Cuando Jehú entraba por la puerta de la ciudad, ella preguntó: ¿Hubo paz para Zimri, asesino de su ʼadon?
32 Yehu pencereye doğru bakıp, “Kim benden yana?” diye bağırdı. İki üç görevli yukarıdan ona baktı.
Entonces él levantó su cara hacia la ventana y preguntó: ¿Quién está conmigo? ¿Quién? Y dos o tres funcionarios se asomaron desde arriba.
33 Yehu, “Atın onu aşağı!” dedi. Görevliler İzebel'i aşağıya attılar. Kanı surların ve bedenini çiğneyen atların üzerine sıçradı.
Y él les ordenó: ¡Échenla abajo! Y la echaron abajo. Parte de su sangre salpicó la pared y los caballos, y él la pisoteó.
34 Yehu içeri girip yedi, içti. Sonra, “O lanet olası kadını alıp gömün, ne de olsa bir kral kızıdır” dedi.

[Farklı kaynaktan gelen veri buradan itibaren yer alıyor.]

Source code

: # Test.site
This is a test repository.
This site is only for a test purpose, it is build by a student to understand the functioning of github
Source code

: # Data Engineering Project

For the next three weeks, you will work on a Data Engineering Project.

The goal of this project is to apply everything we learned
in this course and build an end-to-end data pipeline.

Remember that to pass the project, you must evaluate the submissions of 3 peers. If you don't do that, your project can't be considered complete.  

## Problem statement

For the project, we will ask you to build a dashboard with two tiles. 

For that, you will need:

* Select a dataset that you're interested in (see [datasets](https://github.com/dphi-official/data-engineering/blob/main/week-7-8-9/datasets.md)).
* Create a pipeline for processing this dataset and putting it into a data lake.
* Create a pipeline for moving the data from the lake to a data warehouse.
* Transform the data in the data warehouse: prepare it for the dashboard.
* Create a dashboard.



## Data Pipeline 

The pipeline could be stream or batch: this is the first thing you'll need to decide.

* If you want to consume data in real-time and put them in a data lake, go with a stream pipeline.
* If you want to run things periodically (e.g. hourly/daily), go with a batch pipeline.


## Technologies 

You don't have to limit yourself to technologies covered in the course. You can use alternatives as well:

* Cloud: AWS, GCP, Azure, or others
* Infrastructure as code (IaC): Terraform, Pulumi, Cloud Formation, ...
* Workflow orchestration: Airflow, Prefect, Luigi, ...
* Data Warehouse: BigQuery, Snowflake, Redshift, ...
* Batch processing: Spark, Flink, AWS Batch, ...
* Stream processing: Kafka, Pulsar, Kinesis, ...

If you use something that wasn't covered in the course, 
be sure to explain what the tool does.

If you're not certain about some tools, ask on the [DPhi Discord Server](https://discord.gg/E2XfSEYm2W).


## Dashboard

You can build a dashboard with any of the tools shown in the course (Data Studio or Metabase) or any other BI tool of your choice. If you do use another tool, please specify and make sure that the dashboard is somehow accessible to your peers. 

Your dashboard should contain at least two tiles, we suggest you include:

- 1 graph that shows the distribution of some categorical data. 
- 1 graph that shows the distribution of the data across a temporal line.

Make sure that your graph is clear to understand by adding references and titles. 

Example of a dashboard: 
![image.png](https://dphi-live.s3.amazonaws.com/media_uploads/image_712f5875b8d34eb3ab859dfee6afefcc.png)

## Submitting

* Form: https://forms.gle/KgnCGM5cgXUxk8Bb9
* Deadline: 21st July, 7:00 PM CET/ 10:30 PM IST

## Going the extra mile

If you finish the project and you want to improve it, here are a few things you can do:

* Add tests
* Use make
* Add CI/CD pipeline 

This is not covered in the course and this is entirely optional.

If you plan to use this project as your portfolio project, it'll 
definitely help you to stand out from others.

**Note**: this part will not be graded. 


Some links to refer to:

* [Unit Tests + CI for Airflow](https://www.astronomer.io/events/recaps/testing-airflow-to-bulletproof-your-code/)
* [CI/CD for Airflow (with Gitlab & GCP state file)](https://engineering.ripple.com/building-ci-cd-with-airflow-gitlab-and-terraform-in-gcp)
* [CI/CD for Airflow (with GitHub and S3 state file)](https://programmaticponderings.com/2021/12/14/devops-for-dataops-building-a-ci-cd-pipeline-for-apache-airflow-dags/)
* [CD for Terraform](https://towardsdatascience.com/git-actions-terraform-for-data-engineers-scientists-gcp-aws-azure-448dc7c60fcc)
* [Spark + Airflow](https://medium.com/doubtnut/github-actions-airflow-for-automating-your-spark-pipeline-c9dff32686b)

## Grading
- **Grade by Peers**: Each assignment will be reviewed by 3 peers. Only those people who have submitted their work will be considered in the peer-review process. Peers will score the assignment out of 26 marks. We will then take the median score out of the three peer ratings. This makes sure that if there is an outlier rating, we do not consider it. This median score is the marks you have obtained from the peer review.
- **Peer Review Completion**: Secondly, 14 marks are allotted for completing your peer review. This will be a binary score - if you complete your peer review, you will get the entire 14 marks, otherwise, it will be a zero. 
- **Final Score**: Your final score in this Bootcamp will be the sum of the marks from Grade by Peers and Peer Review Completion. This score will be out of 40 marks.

Cuando él entró, comió y bebió. Después dijo: ¡Ocúpense de esa maldita y sepúltenla, pues es hija de un rey!
35 Ama İzebel'i gömmeye giden adamlar başından, ayaklarından, ellerinden başka bir şey bulamadılar.
Fueron a sepultarla, pero no encontraron de ella sino la calavera, los pies, y las palmas de las manos.
36 Geri dönüp durumu Yehu'ya bildirdiler. Yehu onlara şöyle dedi: “Kulu Tişbeli İlyas aracılığıyla konuşan RAB'bin sözü yerine geldi. RAB, ‘Yizreel topraklarında İzebel'in ölüsünü köpekler yiyecek’ demişti.
Volvieron y le informaron. Y él dijo: Es obra de Yavé, Quien habló por medio de su esclavo Elías tisbita: En la viña de Jezreel los perros comerán la carne de Jezabel.
37 ‘İzebel'in leşi Yizreel topraklarına gübre olacak ve kimse, bu İzebel'dir, diyemeyecek.’”
El cadáver de Jezabel fue como abono sobre la superficie del campo en la herencia de Jezreel, de modo que nadie pueda decir: Ésta es Jezabel.